In Italia, ad oggi, se ne utilizzano 4.000 tonnellate, “65 grammi per residente”, calcola il sito italiano IlFattoAlimentare: “Se in famiglia siete in quattro ne avete in dote due etti e mezzo”. Traduce il dato ad Affaritaliani proprio la dottoressa Gentilini: “In particolare il formulato commerciale della Monsanto (Roundup) agisce come distruttore dell’attività del citocromo P450 dei mammiferi a concentrazioni 100 volte inferiore a quelle consigliate nell'uso in agricoltura e si è rivelato tossico anche a livelli inferiori ai limiti di legge. Il glifosato agisce anche come interferente endocrino alterando la sintesi di ormoni sessuali (progesterone, estrogeni e testosterone) a concentrazioni ritenute non tossiche ed inferiori alle dosi raccomandate e, su colture di cellule placentari umane e di cordone ombelicale, ha dimostrato di indurre necrosi ed apoptosi (morte cellulare programmata). Ricerche su ratti alimentati a lungo termine con la varietà di mais geneticamente modificato NK603, resistente ad erbicida a base di glifosato, hanno messo in evidenza un numero più elevato di tumori nel gruppo trattato rispetto ai controlli, nonché disfunzioni ormonali e danni a fegato e reni”.

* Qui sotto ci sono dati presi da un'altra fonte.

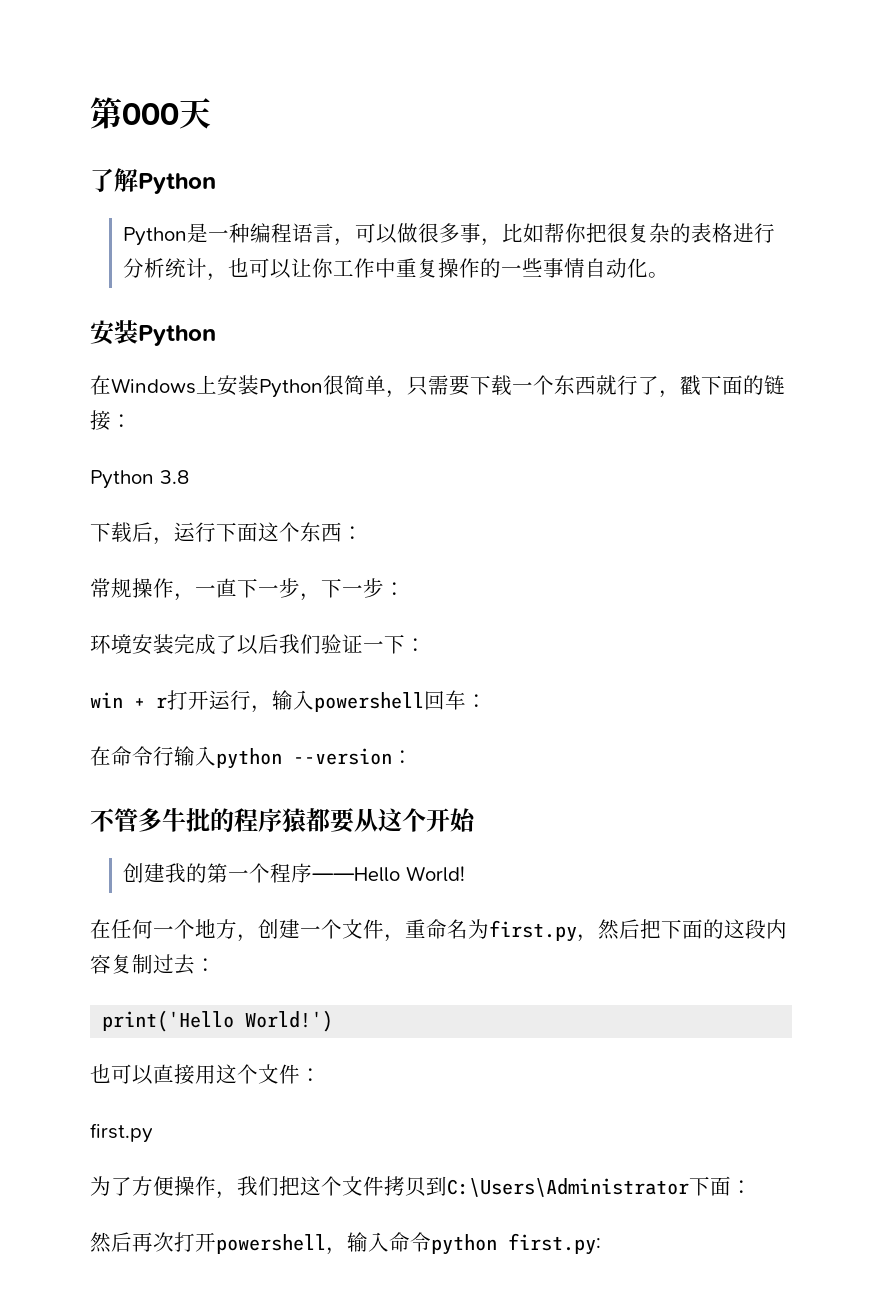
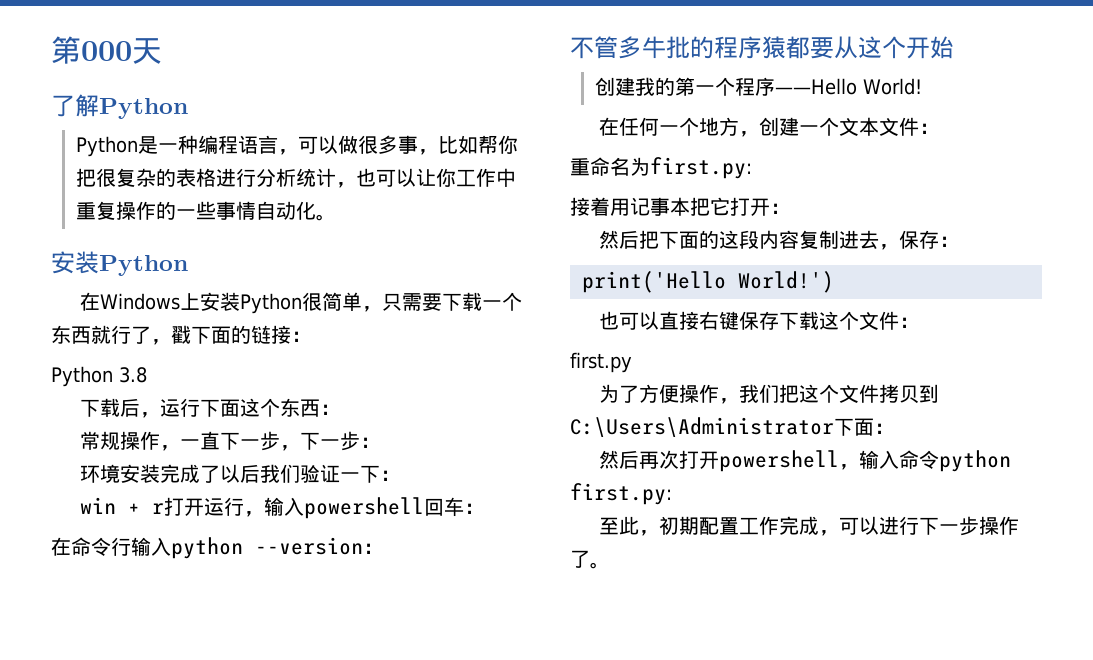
[363,919,598,942] 件，重命名为first.py， -> [858,117,939,136] [570,157,752,179] [570,197,790,216] 本文件： // 重命名为first.py: // 接着用记事本把它打开： //
[153,954,195,975] 过去 -> [838,230,939,250] 进去，保存
[195,1065,216,1084] 用 -> [698,311,819,330] 右键保存下载
(601, 1244) none -> [598,516,1019,536] [570,550,610,569] // 至此，初期配置工作完成，可以进行下一步操作了。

Lo studio tossicologico internazionale sul glifosato condotto dall’Istituto Ramazzini di Bologna, Global Glyphosate Study, ha dimostrato che anche basse dosi di glifosato causano leucemie nei ratti. Spiega così ad Affaritaliani la situazione storica della nostra ricerca l’agronoma e ricercatrice Daniela Altera, esperta di valutazione del rischio: “Gli studi vengono presentati dalle aziende che chiedono l’autorizzazione e ai loro dati, non problematici, non c’è mai una controprova, un controesame”.
D’altronde le indagini della giornalista investigativa americana Carey Gillam, autrice del libro The Monsanto Papers, mostrato uno scenario non solo preoccupante. Per la giornalista ci sarebbero una schiacciante quantità di prove scientifiche indipendenti che legano il glifosato ai danni alla salute, come i casi di tanti lavoratori agricoli esposti al glifosato che riportano biomarcatori urinari elevati, collegati a modifiche del Dna e allo sviluppo del cancro. Ma nelle sue ricerche la giornalista fa anche riferimento alla presenza di non pochi politici che favoriscono studi scientifici favorevoli all’uso del glifosato, a danno delle ricerche indipendenti, con l’effetto di trasformare ricerche di parte in analisi esaustive. Queste informazioni faranno pressione sui media che indirizzeranno l’opinione pubblica verso una minore sensibilità al tema che resta invece carico di incertezze e di insidie per la salute del pianeta e dell'uomo.